In Rome, meanwhile, Pope John Paul II dispatched personal Christmas greetings to the Orthodox leadership massed in the Holy Land. Speaking to visitors at St. Peter's Square the pope said, "Thinking of all the churches of the Christian Orient, I extend my wish for prosperity and joy."
The arrival of the Orthodox leadership has proven a morale booster for many Christians in the local Bethlehem and Jerusalem communities, whose numbers have been radically depleted by years of Israeli-Palestinian political turmoil that have spurred economic instability and emigration to the West.
"We look for the Star of the Nativity to light her light over all of the world. We hope that every year will be like the year 2000," said Jahshin.
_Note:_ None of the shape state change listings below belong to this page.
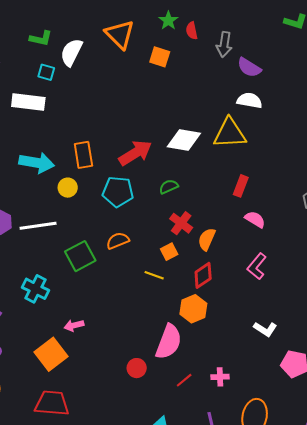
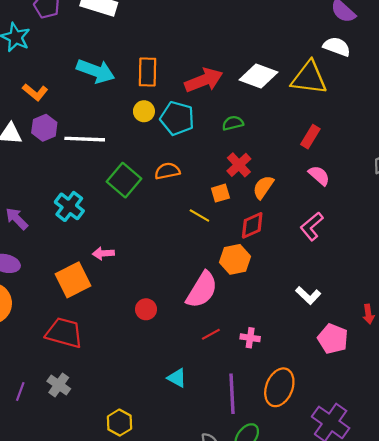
yellow circle: (68, 188) -> (144, 111), moved
green square: (80, 256) -> (124, 180), turned -32
red circle: (137, 368) -> (146, 309), moved

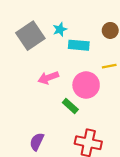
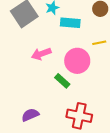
purple semicircle: (37, 142) -> (30, 115), turned 42

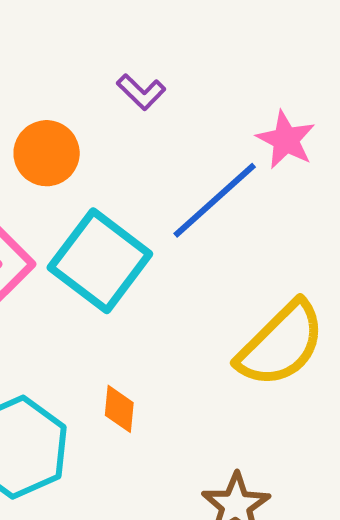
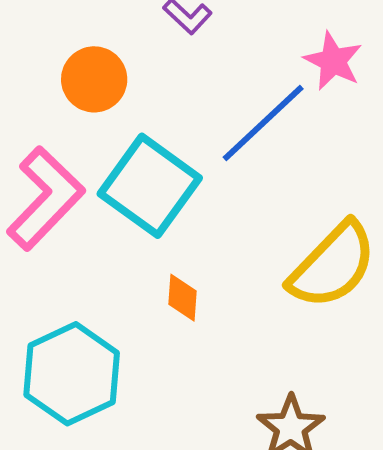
orange diamond: (119, 409) -> (183, 298), moved

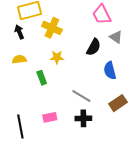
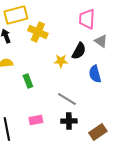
pink trapezoid: (102, 15) -> (87, 19), turned 30
yellow star: (57, 57) -> (61, 61), moved
brown rectangle: (118, 103) -> (98, 132), moved

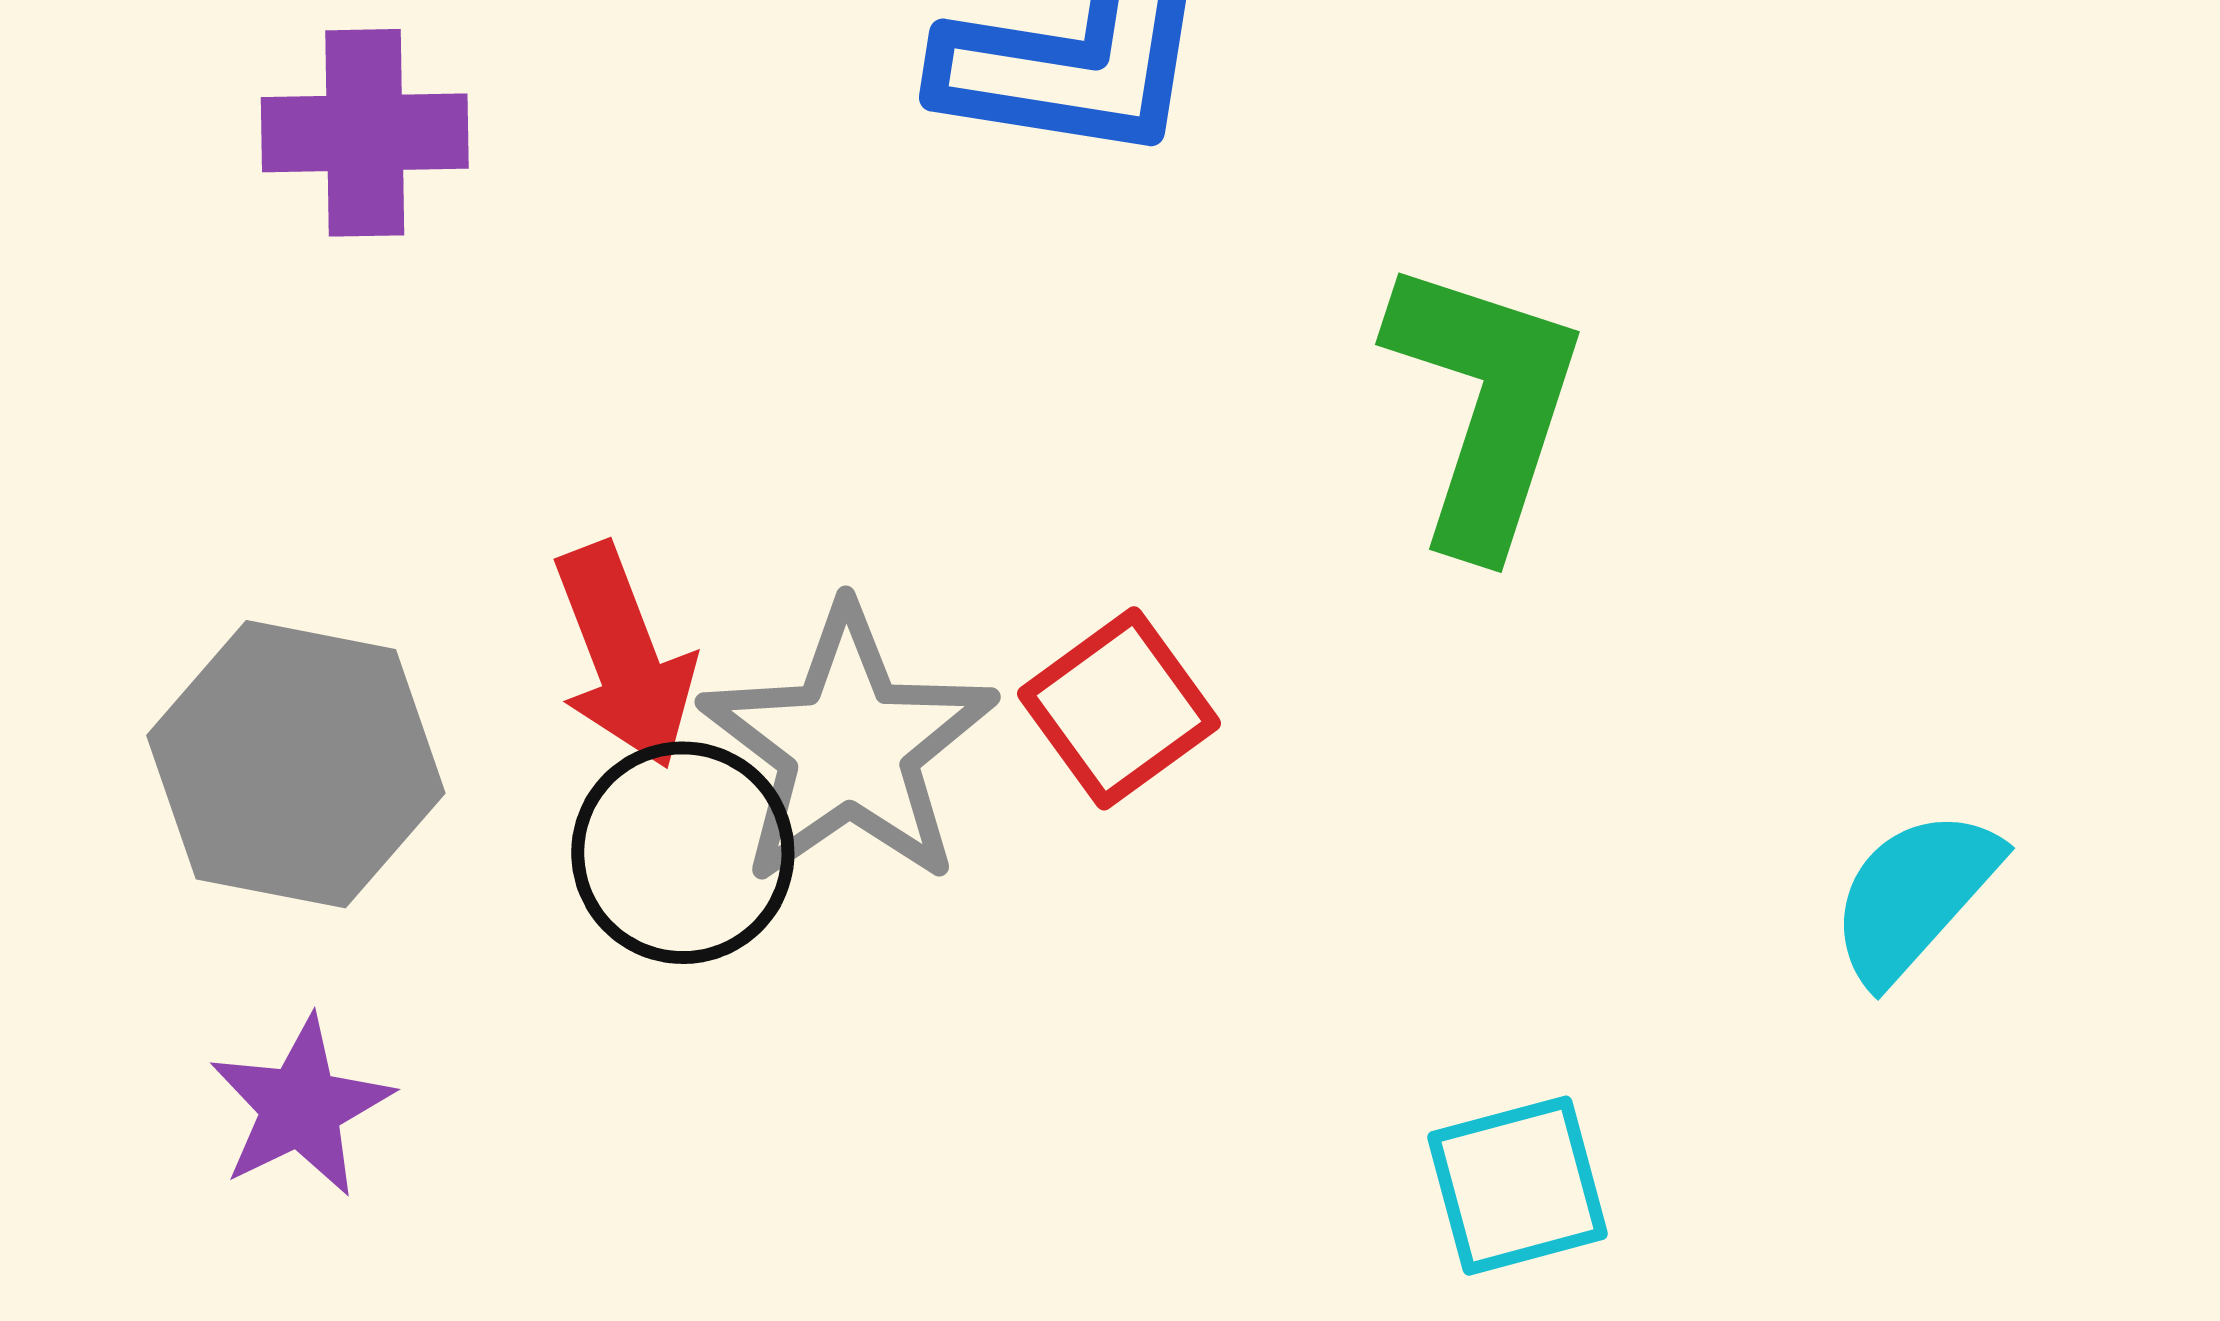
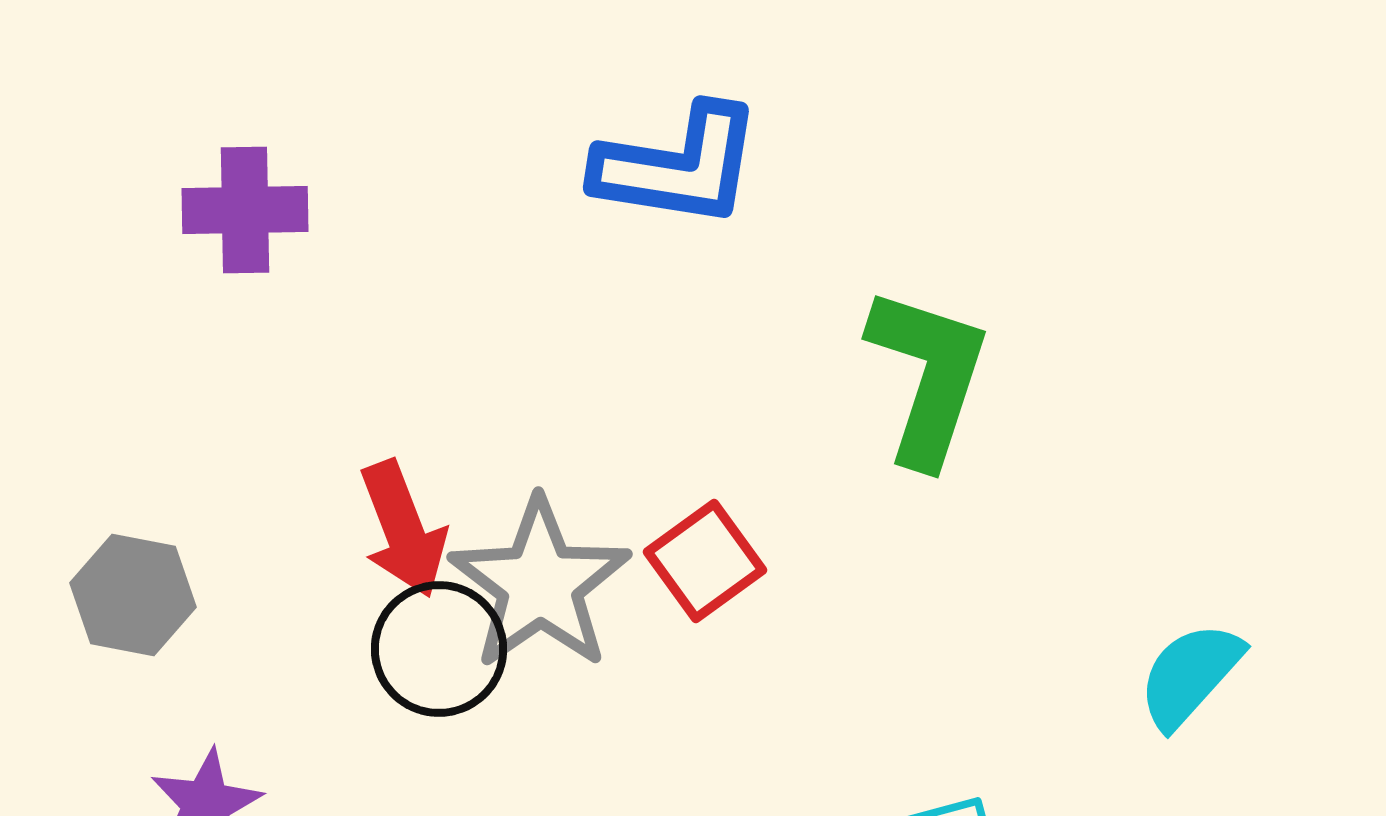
gray hexagon: (296, 764) -> (133, 595), moved, size x0.7

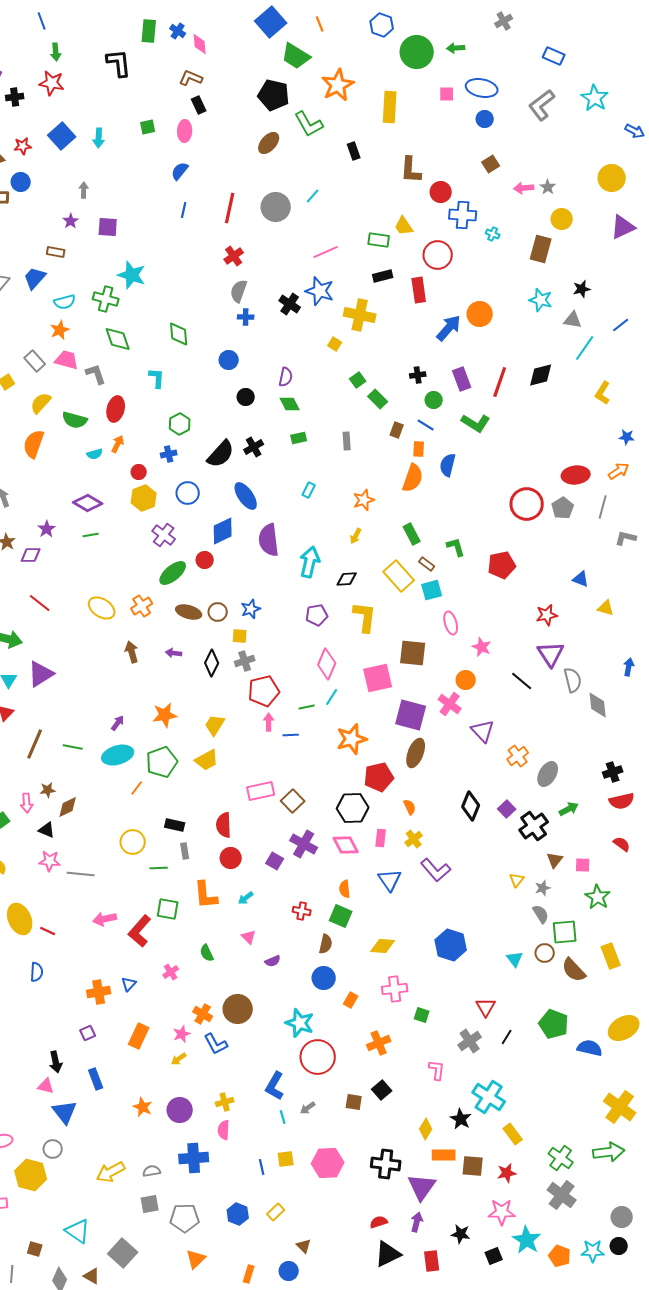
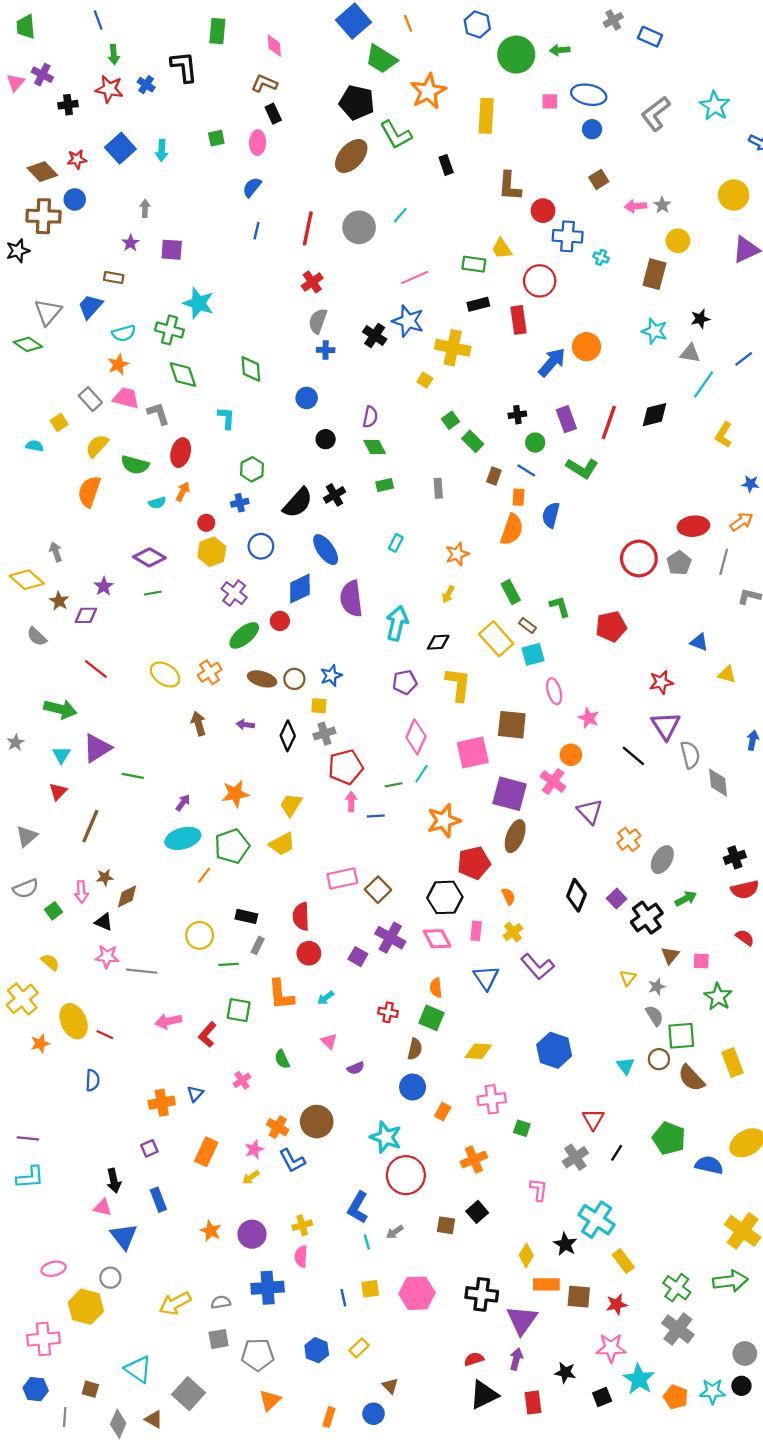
blue cross: (178, 31) -> (146, 85), moved
blue rectangle: (554, 56) -> (650, 37), moved
brown ellipse: (269, 143) -> (351, 156), size x1.4
green line: (73, 747) -> (133, 776), moved
gray rectangle: (185, 851) -> (258, 945), turned 35
red L-shape: (140, 931) -> (207, 1035), size x0.7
Her husband Issam, meanwhile, was hoping the visits by the religious and political leadership of eastern Europe, the Balkans and the former Soviet Union would lead to more practical gains for the Christian tourist-based economy here by heralding the arrival of more tourists in the millennial year.
"I hope that there will be more business, more tourists, peace in Palestine and peace with Israel, Syria and Lebanon," said Jahshin, a manager at a Jerusalem hotel maintained by the YMCA.
The religious leaders gathered here were also looking to the theological significance of the Christmas gathering. They described it as a prelude to a formal "Great Synod" conference among the Eastern Orthodox churches of the sort that has not been held since the 8th century.
A series of meetings between the pan-Orthodox leadership over the past two days have laid the groundwork for such an event, said Archbishop Szymon of Poland, who presides over the church in the Lodz region.
"This is a preparation for a pan-Orthodox council to talk about different religious points," he said. "Separation is not good. The church should become one, unified. But in what time that will happen, we shall have to see."
Ecumenical Patriarch Bartholomew, the spiritual head of Orthodoxy, has been a strong supporter of unification moves.
But some Orthodox figures fear such a reorganization might encroach on the traditional autonomy of the 15 churches of the Orthodox organized largely around national identities.
In addition, the 15 patriarchs and archbishops who lead the various Orthodox church denominations are eager to preserve the equality they all enjoy in the religious world where Bartholomew is regarded as a "first among equals" rather than as a papal figure with absolute doctrinal authority.
"One of the big differences in the Eastern churches is that they don't accept the primacy of a pope as in the Roman Catholic world," said Bishop Jann, a religious leader of the younger generation of the Orthodox Church in Albania. "Still we face problems in terms of how to organize ourselves today."
The problems include greater demands for autonomy from congregations in ethnic locales ranging from Estonia to Arab Palestine. A large section of Israel's 100,000 Arab Orthodox population, in fact, is today revolting against the authority of the dominant Greek church here.
On Wednesday several hundred Palestinians gathered in Jerusalem outside of the patriarchs' meeting to protest the local Orthodox church's alleged misuse of monies from the rental of vast church properties as well as its neglect of local Arab community needs.
Conversely, Orthodox leaders today must grapple with congregations of adherents who have been radically shuffled and displaced by the mass population movements of the last century.
No longer are Greek, Russian, and Balkan denominations of believers neatly organized according to ethnic affiliation in the old strongholds of the former Soviet Union, the Balkans and eastern Europe. Instead, they have become increasingly mixed and dispersed throughout Western Europe and the Americas.
"There is a new Orthodox diaspora emerging," said Jann. "And we have to come to grips with that."